--- Text for analysis ---

You Probably Won’t Hear Them Asked, But We’d Love to Know the Answers
Here’s the thing about these election debates that continue on Tuesday: They are not working. That is, however effective at eliminating the worst fund-raisers, they do not serve as a good screen for the range of skills that we think make for a good president or good governing.
Rather, they are an expression of our societal obsession with voting people off the island for a momentary gaffe or noticing an ugliness in pursuit of self that seems a phrase too far. The truth is that none of the proposals being wickedly thrown across these stages will emerge whole in the maw of Congress and enactment.
We get it. Personalities aside, the candidates are either in the Joe Biden incremental improvement wing, or in the what-can-we-do with government wing like Bernie Sanders and Elizabeth Warren. Beto O’Rourke wants activism on gun control. Julian Castro on immigration. Cory Booker on criminal justice and so forth.
Plus, the current impeachment questioned and the attack on Joe Biden are bound to send the questions in those directions rather than focus on new leadership.
We need to ask different questions to get at what I want to know, change the silly clock-timed responses and invite civility into the discussion. There are more of these debates coming, starting mid-October. Maybe someone will get it right.
1
Using one issue, how would your administration differentiate itself from Donald Trump’s in the process you use to persuade others to agree with you?
We see what Trump does when he wants a 2,800-mile Wall on the border, despite the fact that it is not justified by research, popular mandate or congressional authority. He demeans people who disagree, as well as enacting abusive family separation policies. He suspends asylum laws altogether. He orders the elimination of legal immigration policies to gain a political hand in the debate to fund his Wall. He presses for campaign rally cries to chant that Mexico will pay for the Wall, only to end up partially closing the government when he does not get his way. In the end, Trump steals from military construction accounts, likely breaking Constitutional authorities, and, for sure, running afoul of his own promises to improve base facilities for military families. Trump does not persuade, he seeks to stomp.

---

* _Questions to answer_:
1 > According to the essay on election debates, how long is the border Wall that Trump wants?
2 > Go on with the essay on election debates, picking up right after its final sentence.
The entries after this point come from a separate source and are unrelated to the essay on election debates.

--- Record excerpts ---

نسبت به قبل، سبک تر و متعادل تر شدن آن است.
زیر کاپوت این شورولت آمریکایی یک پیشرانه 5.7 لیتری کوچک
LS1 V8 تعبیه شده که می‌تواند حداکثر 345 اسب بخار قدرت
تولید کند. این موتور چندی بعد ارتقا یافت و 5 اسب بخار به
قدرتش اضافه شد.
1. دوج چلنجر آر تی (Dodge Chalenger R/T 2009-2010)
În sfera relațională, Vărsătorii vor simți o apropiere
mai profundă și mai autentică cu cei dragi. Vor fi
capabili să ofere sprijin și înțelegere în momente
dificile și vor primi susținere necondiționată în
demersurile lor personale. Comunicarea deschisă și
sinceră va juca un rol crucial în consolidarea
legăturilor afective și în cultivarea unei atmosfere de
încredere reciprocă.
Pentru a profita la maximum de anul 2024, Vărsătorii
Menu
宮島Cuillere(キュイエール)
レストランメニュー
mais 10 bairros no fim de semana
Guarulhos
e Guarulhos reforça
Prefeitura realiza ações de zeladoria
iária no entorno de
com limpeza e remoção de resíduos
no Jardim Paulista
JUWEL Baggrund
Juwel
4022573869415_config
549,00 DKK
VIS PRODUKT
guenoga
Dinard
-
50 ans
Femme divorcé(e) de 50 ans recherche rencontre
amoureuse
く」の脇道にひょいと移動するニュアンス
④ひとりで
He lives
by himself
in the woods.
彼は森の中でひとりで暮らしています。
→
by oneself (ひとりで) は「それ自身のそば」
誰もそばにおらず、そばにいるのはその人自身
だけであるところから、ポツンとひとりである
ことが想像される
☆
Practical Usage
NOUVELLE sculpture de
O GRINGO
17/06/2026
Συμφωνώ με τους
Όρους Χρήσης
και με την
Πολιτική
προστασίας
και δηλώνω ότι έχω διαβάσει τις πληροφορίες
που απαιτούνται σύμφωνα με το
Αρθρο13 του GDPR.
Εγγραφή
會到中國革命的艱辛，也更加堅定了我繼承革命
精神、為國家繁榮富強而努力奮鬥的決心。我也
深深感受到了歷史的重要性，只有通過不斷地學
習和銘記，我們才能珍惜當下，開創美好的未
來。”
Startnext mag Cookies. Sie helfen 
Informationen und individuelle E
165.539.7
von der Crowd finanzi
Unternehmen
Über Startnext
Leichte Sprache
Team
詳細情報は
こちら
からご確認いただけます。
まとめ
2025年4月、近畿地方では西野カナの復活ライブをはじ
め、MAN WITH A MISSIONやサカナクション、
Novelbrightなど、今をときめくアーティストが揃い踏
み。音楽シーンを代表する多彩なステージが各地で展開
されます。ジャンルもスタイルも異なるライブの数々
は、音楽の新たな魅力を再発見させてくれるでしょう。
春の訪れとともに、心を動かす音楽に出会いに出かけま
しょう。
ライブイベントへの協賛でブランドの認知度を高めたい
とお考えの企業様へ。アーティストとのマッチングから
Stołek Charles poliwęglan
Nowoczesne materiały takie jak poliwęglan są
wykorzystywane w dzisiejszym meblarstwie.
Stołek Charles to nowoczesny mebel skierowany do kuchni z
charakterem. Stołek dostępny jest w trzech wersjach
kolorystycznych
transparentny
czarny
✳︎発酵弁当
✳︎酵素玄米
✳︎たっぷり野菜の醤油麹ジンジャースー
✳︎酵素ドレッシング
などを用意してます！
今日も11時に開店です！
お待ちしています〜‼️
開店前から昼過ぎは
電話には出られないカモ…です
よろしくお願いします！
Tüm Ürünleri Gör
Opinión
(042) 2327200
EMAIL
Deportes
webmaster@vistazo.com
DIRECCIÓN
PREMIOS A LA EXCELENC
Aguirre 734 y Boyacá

---

* _Set of answers_:
1 > 2,800 miles.

2 >
2
What do you see as the biggest failings of the Trump administration and how would you address those failings?
To me, it is too easy for these candidates to mix policy and style disagreements. Would life really be better if this president loses his tweeting phone? Which of the ethical abuses of this White House and Cabinet is the biggest issue, obstruction of justice as outlined by the Mueller Report or the sustained attack on environmental regulation, especially in the face of Climate Change? Is it the White House war on women, abortion, healthcare access or racism. Is it the loss of American prestige, corporate greed or unwarranted kowtowing to lobbyists, including the National Rifle Association. You can’t fix a problem unless you identify it. What I am seeking in this question is some sense of how each candidate sees American values at risk and what we need to do to restore them, other than to criticize one another’s approaches to health policy.
3
Whom would you select to advise you? That is, what qualities should we expect to see in the White House decision-making process in your administration?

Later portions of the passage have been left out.